Roundworms initially infect a dog’s intestine before tunnelling around through other bodily tissues and organs. They come in two types, Toxocara Canis and Toxascaris Leonin, and are usually picked up through contaminated soil, infected animals or via the mother. Both species are long, spaghetti like creatures that, when mature, spread through your dog’s liver and up to the windpipe. Once symptoms emerge, like coughing, the dog swallows the larvae and they get into his intestine. Once there, they grow into adult worms, lay eggs and repeat the cycle. Female roundworms can lay about 200,000 eggs a day, which leave the body through bowel movements. Special caution should be taken with the Tococara Canis Roundworm, as they are Zootonic, meaning they are transmissible to humans. Gloves should always be worn when handling contaminated soil.
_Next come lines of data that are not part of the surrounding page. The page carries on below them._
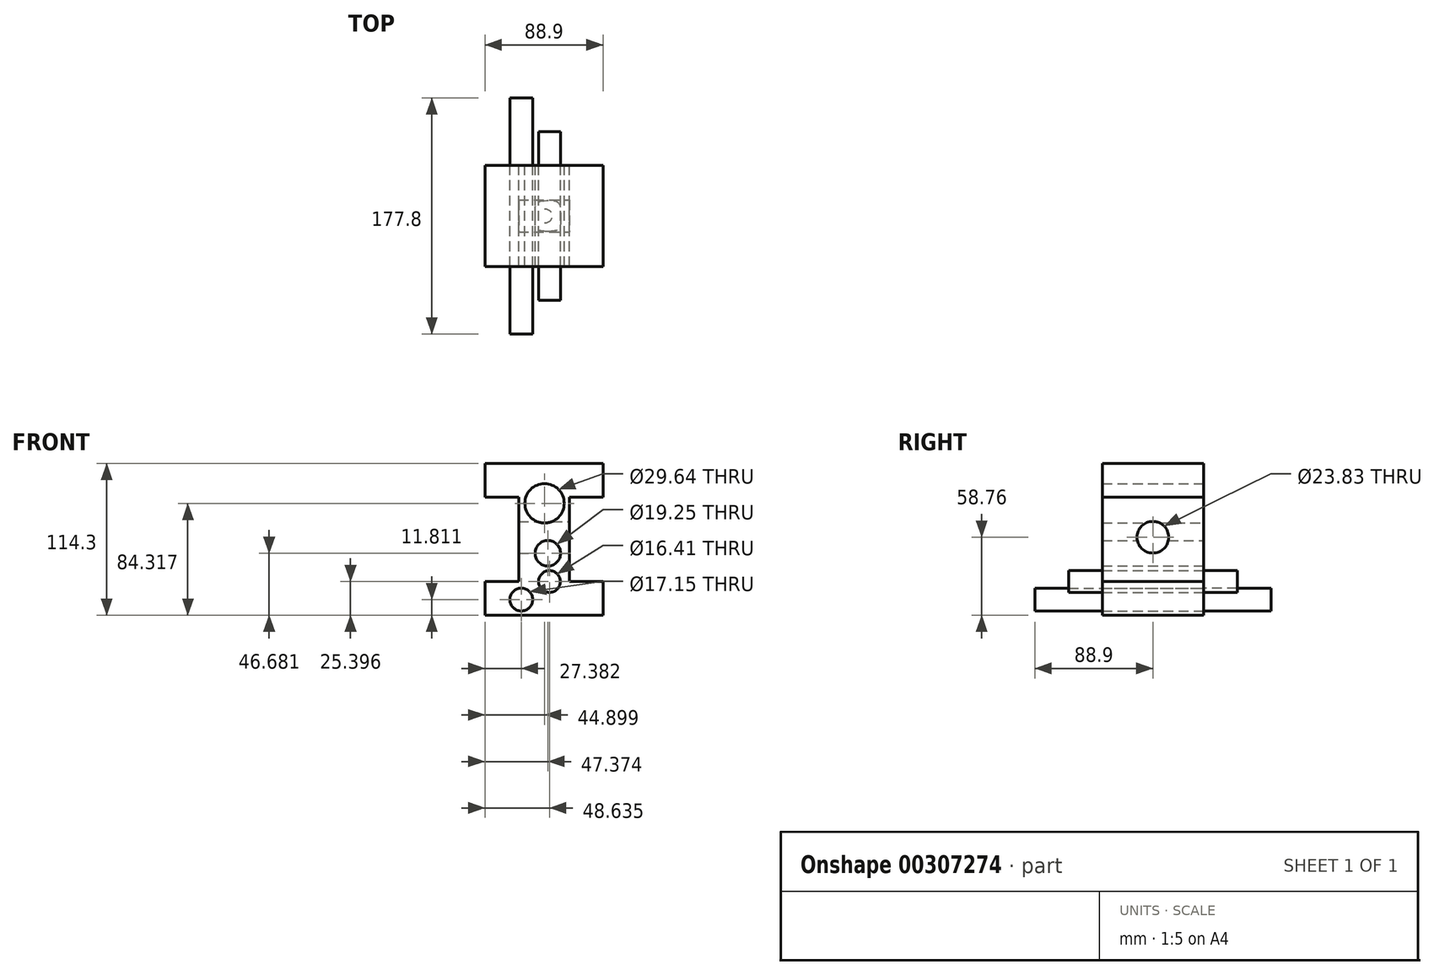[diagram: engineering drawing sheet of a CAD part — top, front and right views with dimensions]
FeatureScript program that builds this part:
annotation { "Feature Type Name" : "Feature", "Feature Type Description" : "" }
export const myFeature = defineFeature(function(context is Context, id is Id, definition is map)
    precondition{}
    {
        {
            var Q0;
            Q0=qCreatedBy(makeId("Front.planeOp"),FACE);
            var sketch = newSketch(context, id + "F0", { "sketchPlane" : qUnion([Q0])});
            skLineSegment(sketch, "E0", {"start": v(-38.05, -58.76) * mm, "end": v(50.85, -58.76) * mm});
            skLineSegment(sketch, "E1", {"start": v(50.85, -58.76) * mm, "end": v(50.85, -33.36) * mm});
            skLineSegment(sketch, "E2", {"start": v(50.85, -33.36) * mm, "end": v(25.45, -33.36) * mm});
            skLineSegment(sketch, "E3", {"start": v(25.45, -33.36) * mm, "end": v(25.45, 30.14) * mm});
            skLineSegment(sketch, "E4", {"start": v(25.45, 30.14) * mm, "end": v(50.85, 30.14) * mm});
            skLineSegment(sketch, "E5", {"start": v(50.85, 30.14) * mm, "end": v(50.85, 55.54) * mm});
            skLineSegment(sketch, "E6", {"start": v(50.85, 54.75) * mm, "end": v(50.85, 55.54) * mm});
            skLineSegment(sketch, "E7", {"start": v(-38.05, 55.54) * mm, "end": v(50.85, 55.54) * mm});
            skLineSegment(sketch, "E8", {"start": v(-38.05, 55.54) * mm, "end": v(-38.05, 30.14) * mm});
            skLineSegment(sketch, "E9", {"start": v(-38.05, 30.14) * mm, "end": v(-12.65, 30.14) * mm});
            skPoint(sketch, "E9.endSnap0", {"position": v(38.15, 30.14) * mm});
            skLineSegment(sketch, "E10", {"start": v(-12.65, 30.14) * mm, "end": v(-12.65, -33.36) * mm});
            skLineSegment(sketch, "E11", {"start": v(-12.65, -33.36) * mm, "end": v(-38.05, -33.36) * mm});
            skLineSegment(sketch, "E12", {"start": v(-38.05, -33.36) * mm, "end": v(-38.05, -58.76) * mm});
            skCircle(sketch, "E13", {"center": v(6.85, 25.56) * mm, "radius": 14.82 * mm});
            skCircle(sketch, "E14", {"center": v(9.32, -12.08) * mm, "radius": 9.62 * mm});
            skCircle(sketch, "E15", {"center": v(10.58, -33.36) * mm, "radius": 8.2 * mm});
            skCircle(sketch, "E16", {"center": v(-10.67, -46.95) * mm, "radius": 8.57 * mm});
            skSolve(sketch);
        }
        {
            var Q0;
            Q0=makeQuery(id+"F0.imprint","IMPRINT",FACE,{"disambiguationData":[TD([[makeQuery(id+"F0.imprint","IMPRINT",EDGE,{"derivedFrom":sQuery(id+"F0.wireOp",EDGE,"E0")}),1.0]])]});
            extrude(context, id + "F1", {"entities" : qUnion([Q0]), "depth" : 76.2 * mm});
        }
        {
            var Q0;
            Q0=makeQuery(id+"F1.opExtrude","CAP_FACE",FACE,{"disambiguationData":[OSD([sQuery(id+"F0.wireOp",EDGE,"E0"),sQuery(id+"F0.wireOp",EDGE,"E1"),sQuery(id+"F0.wireOp",EDGE,"E2"),sQuery(id+"F0.wireOp",EDGE,"E3"),sQuery(id+"F0.wireOp",EDGE,"E4"),sQuery(id+"F0.wireOp",EDGE,"E5"),sQuery(id+"F0.wireOp",EDGE,"E6"),sQuery(id+"F0.wireOp",EDGE,"E7"),sQuery(id+"F0.wireOp",EDGE,"E8"),sQuery(id+"F0.wireOp",EDGE,"E9"),sQuery(id+"F0.wireOp",EDGE,"E10"),sQuery(id+"F0.wireOp",EDGE,"E11"),sQuery(id+"F0.wireOp",EDGE,"E12")])],"isStart":false});
            var sketch = newSketch(context, id + "F2", { "sketchPlane" : qUnion([Q0])});
            skCircle(sketch, "E17", {"center": v(5.4, 0) * mm, "radius": 20.04 * mm});
            skSolve(sketch);
        }
        {
            var Q0;
            Q0=makeQuery(id+"F1.opExtrude","SWEPT_FACE",FACE,{"disambiguationData":[OSD([sQuery(id+"F0.wireOp",EDGE,"E3")])]});
            var sketch = newSketch(context, id + "F3", { "sketchPlane" : qUnion([Q0])});
            skCircle(sketch, "E18", {"center": v(-38.1, 0) * mm, "radius": 11.92 * mm});
            skPoint(sketch, "E18.centerSnap0", {"position": v(-38.1, -33.36) * mm});
            skSolve(sketch);
        }
        {
            var Q0;
            Q0 = qSketchRegion(id + "F3", true);
            extrude(context, id + "F4", {"entities" : qUnion([Q0]), "operationType" : NewBodyOperationType.REMOVE, "endBound" : BoundingType.THROUGH_ALL, "oppositeDirection" : true, "depth" : 25.4 * mm});
        }
        {
            var Q0;
            Q0=makeQuery(id+"F0.imprint","IMPRINT",FACE,{"disambiguationData":[TD([[makeQuery(id+"F0.imprint","IMPRINT",EDGE,{"derivedFrom":sQuery(id+"F0.wireOp",EDGE,"E15")}),1.0]])]});
            extrude(context, id + "F5", {"entities" : qUnion([Q0]), "operationType" : NewBodyOperationType.ADD, "oppositeDirection" : true, "depth" : 25.4 * mm});
        }
        {
            var Q0;
            Q0=makeQuery(id+"F0.imprint","IMPRINT",FACE,{"disambiguationData":[TD([[makeQuery(id+"F0.imprint","IMPRINT",EDGE,{"derivedFrom":sQuery(id+"F0.wireOp",EDGE,"E16")}),1.0]])]});
            extrude(context, id + "F6", {"entities" : qUnion([Q0]), "operationType" : NewBodyOperationType.ADD, "oppositeDirection" : true, "depth" : 50.8 * mm});
        }
        {
            var Q0;
            Q0=makeQuery(id+"F2.imprint","IMPRINT",FACE,{"disambiguationData":[TD([[makeQuery(id+"F2.imprint","IMPRINT",EDGE,{"derivedFrom":makeQuery(id+"F1.opExtrude","CAP_EDGE",EDGE,{"disambiguationData":[OSD([sQuery(id+"F0.wireOp",EDGE,"E15")])],"isStart":false})}),1.0]])]});
            extrude(context, id + "F7", {"entities" : qUnion([Q0]), "depth" : 25.4 * mm});
        }
        {
            var Q0;
            Q0=makeQuery(id+"F0.imprint","IMPRINT",FACE,{"disambiguationData":[TD([[makeQuery(id+"F0.imprint","IMPRINT",EDGE,{"derivedFrom":sQuery(id+"F0.wireOp",EDGE,"E16")}),1.0]])]});
            extrude(context, id + "F8", {"entities" : qUnion([Q0]), "depth" : 127 * mm});
        }
    });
Hookworms live a similar cycle to the Toxocara Canis, only they are shorter and not as common in the UK. They’re scientific term is Ancylostoma Caninum or Ancylostoma Braziliense. They burrow through the skin or paw of any dog that comes into contact with them. Once inside, it finds its way to the small intestinal mucos and, with its sharp teeth, bites down on the intestinal wall and sucks the blood from your dog. Adult Hookworms enjoy the rest of their lives here. They mate in the dog’s small intestine and, similar to the Roundworm, release their eggs back into the environment through the bile ducts.
Whipworms take up the first section of the large intestine, the Cecum. They’re also known as Trichuris Vulpris. They’re less noticeable, rarely seen in stool, not very common in the UK or Ireland and aren’t as greedy when extracting nutrients from your dog, so symptoms are comparatively less likely. Nonetheless, they are still parasites and can be ingested through contaminated soil. They are wider on one end, the head, hence the name “Whipworm”. Once ingested, they pass through the upper GI tract and hatch into larvae in the small intestine. After which, they manoeuvre to the Cecum where they develop into adults.
Tapeworms, or Dipylidium Caninum grow to many bead-like segments. Each of these segments, or sacs, are realised through the hosts bile ducts by adult Tapeworms. Each sac contains its own reproductive system, which breaks open and releases new eggs. If there are any hatching flea eggs around, the baby flea will consume the tapeworm egg, along with whatever else it can digest. As the larvae flea develops, so too does the tapeworm inside the flea. As an adult, the flea hops aboard its own host, your dog. Once the flea is on-board your dog, its bites down into your dog’s skin and sucks its blood. Your dog, irritated by this, bites back. As your dog chews up the dead flea, the tapeworm is realised. The freed little worm finds its way to the small intestine and there he stays using six rows of teeth to stick to the intestinal wall for the rest of his adult life, depositing the sacs out though the dog’s rectum, repeating the cycle again.
As a rule, adult dogs should be treated every three months for intestinal worms. Dogs are inquisitive creatures, they scavenge, hunt, eat and lick things that are liable to be teaming with worms, lying in wait for the right host.
Puppies in particular are at an increased risk to worms and should be treated much more frequently at every second week until they are 12 weeks old, then once a month until they are six months and finally every 3 months for the rest of their adult lives. Rural dog owners should consider worming their dogs every six to eight weeks, as their animals are more likely to scavenge and hunt, increasing their risk of Whipworms, Roundworms or Tapeworms.